> [Given records]
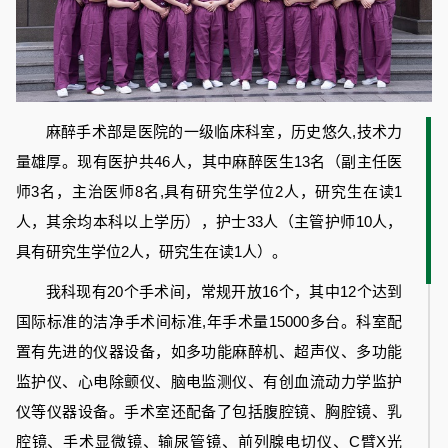
麻醉手术部是医院的一级临床科室，历史悠久,技术力
量雄厚。现有医护共46人，其中麻醉医生13名（副主任医
师3名，主治医师8名,具有研究生学位2人，研究生在读1
人，其余均本科以上学历），护士33人（主管护师10人，
具有研究生学位2人，研究生在读1人）。
我科现有20个手术间，常规开放16个，其中12个达到
国际标准的洁净手术间标准,年手术量15000多台。科室配
置有先进的仪器设备，如多功能麻醉机、超声仪、多功能
监护仪、心电除颤仪、脑电监测仪、有创血流动力学监护
仪等仪器设备。手术室还配备了包括腹腔镜、胸腔镜、乳
腔镜、手术显微镜、输尿管镜、前列腺电切仪、C臂X光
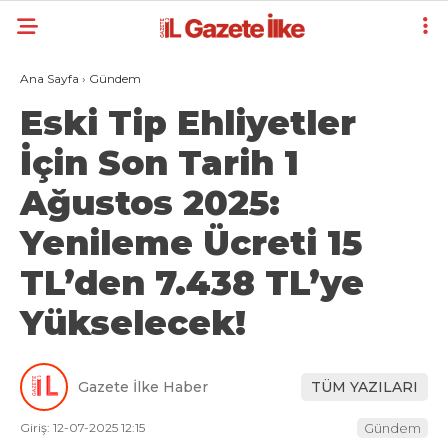
Ana Sayfa
›
Gündem
Eski Tip Ehliyetler
İçin Son Tarih 1
Ağustos 2025:
Yenileme Ücreti 15
TL’den 7.438 TL’ye
Yükselecek!
Gazete İlke Haber
TÜM YAZILARI
Giriş: 12-07-2025 12:15
Gündem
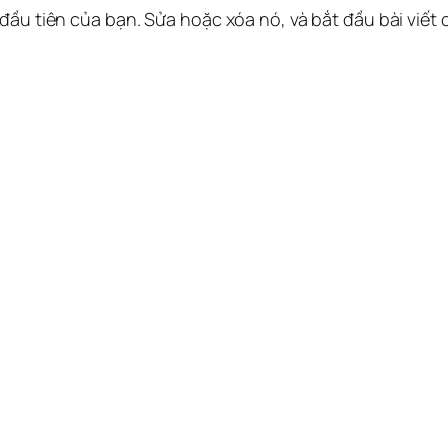
 đầu tiên của bạn. Sửa hoặc xóa nó, và bắt đầu bài viết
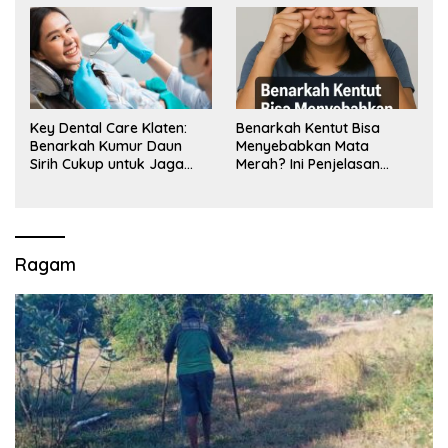
Key Dental Care Klaten:
Benarkah Kentut Bisa
Benarkah Kumur Daun
Menyebabkan Mata
Sirih Cukup untuk Jaga
Merah? Ini Penjelasan
Kesehatan Gigi? Cek Kata
Medisnya
Klinik Gigi Klaten
Ragam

> [Work order]
Show each of the lines above that contains the string "Benarkah".

> [Exercise answer]
Benarkah Kentut Bisa
Benarkah Kumur Daun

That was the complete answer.